[Records drawn from a dataset]
○ ○ ○

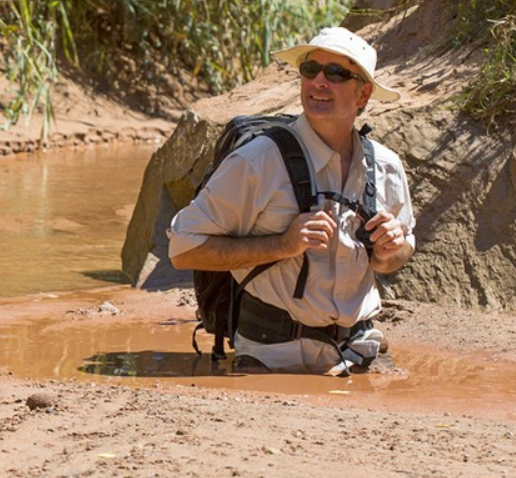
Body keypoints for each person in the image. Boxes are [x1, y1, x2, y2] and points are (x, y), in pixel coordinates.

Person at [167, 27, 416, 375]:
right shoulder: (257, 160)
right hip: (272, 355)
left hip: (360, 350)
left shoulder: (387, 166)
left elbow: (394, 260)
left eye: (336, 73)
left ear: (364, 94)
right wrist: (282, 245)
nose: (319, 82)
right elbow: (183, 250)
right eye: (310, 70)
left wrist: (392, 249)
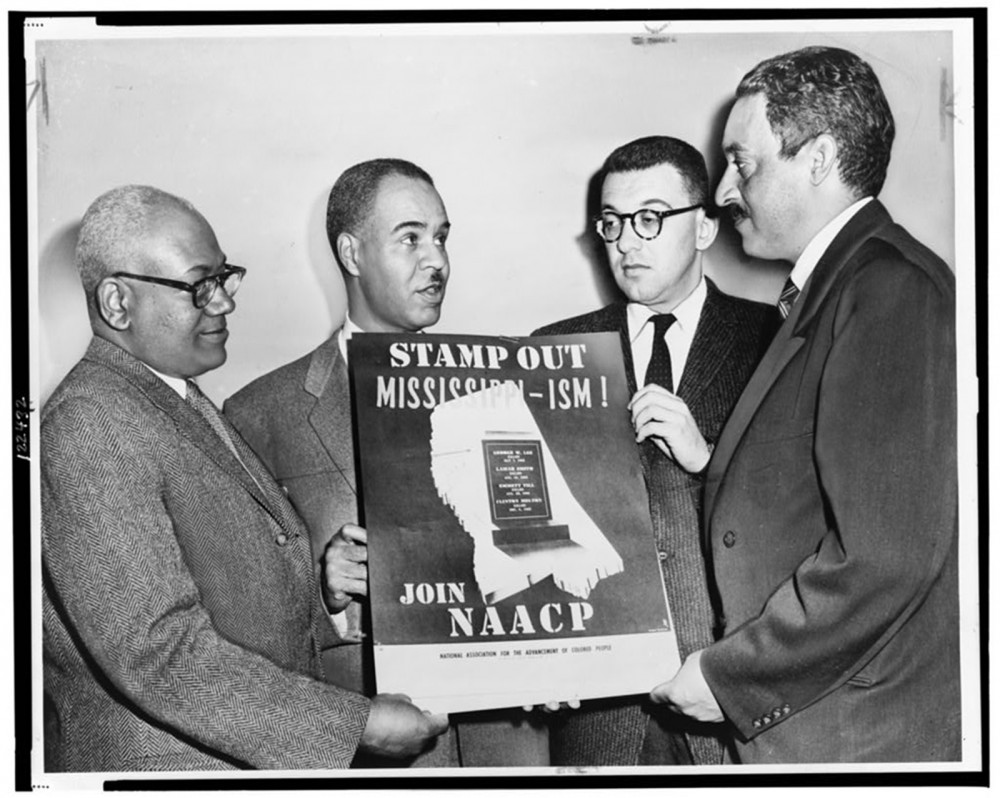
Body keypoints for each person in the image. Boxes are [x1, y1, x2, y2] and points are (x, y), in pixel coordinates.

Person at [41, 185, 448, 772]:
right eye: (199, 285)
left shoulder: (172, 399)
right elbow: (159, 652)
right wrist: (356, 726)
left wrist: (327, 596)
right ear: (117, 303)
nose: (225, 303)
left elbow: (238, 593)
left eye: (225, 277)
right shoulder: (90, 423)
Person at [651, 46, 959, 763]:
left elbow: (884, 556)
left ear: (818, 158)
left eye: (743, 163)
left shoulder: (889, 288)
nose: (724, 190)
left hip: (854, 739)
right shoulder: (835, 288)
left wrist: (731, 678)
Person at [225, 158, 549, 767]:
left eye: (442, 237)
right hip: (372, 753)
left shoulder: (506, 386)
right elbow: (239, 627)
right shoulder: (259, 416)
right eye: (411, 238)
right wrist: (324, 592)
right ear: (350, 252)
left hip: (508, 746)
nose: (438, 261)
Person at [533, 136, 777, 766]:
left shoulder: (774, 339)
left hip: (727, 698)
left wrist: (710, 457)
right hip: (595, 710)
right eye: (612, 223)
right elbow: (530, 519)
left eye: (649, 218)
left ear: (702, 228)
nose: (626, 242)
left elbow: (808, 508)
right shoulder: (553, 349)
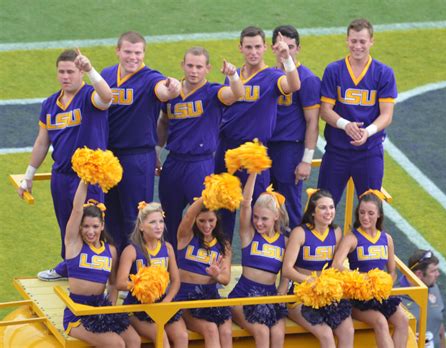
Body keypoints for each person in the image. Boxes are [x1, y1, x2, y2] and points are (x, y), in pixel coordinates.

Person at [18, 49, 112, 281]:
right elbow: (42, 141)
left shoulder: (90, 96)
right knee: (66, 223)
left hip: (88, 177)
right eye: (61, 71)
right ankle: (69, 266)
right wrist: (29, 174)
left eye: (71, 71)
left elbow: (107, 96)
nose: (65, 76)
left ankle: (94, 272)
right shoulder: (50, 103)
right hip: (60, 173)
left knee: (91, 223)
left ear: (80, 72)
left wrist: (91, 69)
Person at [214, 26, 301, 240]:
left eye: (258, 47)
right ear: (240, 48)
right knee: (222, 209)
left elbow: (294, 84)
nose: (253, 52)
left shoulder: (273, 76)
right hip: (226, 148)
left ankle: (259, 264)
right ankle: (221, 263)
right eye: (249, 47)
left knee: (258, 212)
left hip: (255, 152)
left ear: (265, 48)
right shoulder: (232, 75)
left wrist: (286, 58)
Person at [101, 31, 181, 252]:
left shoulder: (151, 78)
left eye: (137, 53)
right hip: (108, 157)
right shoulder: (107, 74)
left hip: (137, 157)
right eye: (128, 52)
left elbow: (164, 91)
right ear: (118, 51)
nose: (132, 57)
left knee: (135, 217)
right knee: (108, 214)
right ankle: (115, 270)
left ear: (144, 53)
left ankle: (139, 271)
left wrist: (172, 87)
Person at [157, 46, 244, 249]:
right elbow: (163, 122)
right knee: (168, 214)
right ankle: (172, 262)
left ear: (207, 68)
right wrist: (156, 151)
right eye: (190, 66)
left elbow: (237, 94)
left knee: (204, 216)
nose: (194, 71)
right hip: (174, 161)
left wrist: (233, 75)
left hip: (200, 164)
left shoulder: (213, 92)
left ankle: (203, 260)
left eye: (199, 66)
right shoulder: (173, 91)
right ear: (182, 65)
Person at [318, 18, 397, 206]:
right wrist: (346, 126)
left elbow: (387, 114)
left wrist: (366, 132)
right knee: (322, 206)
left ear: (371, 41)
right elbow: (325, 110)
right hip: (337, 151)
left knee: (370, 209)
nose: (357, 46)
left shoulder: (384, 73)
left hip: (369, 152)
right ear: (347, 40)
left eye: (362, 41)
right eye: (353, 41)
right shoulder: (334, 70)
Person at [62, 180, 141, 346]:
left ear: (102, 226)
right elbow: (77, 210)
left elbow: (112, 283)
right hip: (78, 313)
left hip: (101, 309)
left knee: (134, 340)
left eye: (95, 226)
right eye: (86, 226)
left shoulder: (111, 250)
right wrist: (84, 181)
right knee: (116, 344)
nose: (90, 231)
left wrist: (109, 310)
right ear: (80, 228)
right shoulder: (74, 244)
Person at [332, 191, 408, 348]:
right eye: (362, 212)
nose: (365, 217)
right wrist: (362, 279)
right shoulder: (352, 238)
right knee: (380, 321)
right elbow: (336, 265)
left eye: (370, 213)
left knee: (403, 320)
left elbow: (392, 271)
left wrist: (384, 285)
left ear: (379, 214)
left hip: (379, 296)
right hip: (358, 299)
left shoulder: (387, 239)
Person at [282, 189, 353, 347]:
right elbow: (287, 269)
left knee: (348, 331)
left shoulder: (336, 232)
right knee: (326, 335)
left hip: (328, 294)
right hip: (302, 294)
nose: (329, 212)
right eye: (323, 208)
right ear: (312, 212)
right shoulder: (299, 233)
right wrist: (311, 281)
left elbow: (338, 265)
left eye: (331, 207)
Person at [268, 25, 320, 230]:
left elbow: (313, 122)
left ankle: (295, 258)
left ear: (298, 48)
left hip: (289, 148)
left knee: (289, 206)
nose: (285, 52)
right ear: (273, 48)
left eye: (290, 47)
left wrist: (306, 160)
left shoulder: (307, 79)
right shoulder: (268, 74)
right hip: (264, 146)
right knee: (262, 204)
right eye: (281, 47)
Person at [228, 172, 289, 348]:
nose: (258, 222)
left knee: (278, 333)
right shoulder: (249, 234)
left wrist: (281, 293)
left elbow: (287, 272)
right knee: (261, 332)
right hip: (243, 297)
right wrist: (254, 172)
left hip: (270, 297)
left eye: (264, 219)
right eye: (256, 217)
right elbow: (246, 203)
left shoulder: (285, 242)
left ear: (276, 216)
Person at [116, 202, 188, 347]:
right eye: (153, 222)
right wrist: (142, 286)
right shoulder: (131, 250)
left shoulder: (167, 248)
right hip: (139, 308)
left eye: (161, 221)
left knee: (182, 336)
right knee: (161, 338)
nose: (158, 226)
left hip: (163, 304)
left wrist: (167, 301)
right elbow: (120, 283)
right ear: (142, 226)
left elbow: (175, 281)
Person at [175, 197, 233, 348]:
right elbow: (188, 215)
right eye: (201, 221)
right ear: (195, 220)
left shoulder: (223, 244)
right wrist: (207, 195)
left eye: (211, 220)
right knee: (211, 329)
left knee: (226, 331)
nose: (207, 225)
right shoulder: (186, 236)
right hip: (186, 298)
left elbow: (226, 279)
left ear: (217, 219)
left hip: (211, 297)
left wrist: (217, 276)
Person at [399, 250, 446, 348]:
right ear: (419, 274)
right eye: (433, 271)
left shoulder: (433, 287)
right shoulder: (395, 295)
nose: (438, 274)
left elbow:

○ ○ ○

= Exercise aim =
Set down exactly and only the lines from the start of the entries above through the line containing "right eye: (310, 70)", both ends included, omitting the pictures.

= Solution to the problem =
Body keypoints for each person in the image. Boxes are [x1, y1, x2, y2] and points are (x, y), in pixel coordinates.

Person at [167, 27, 416, 375]:
right shoulder: (257, 160)
right hip: (272, 355)
left hip: (360, 350)
left shoulder: (387, 166)
left elbow: (394, 260)
left eye: (336, 73)
left ear: (364, 94)
right wrist: (282, 245)
nose: (319, 82)
right elbow: (183, 250)
right eye: (310, 70)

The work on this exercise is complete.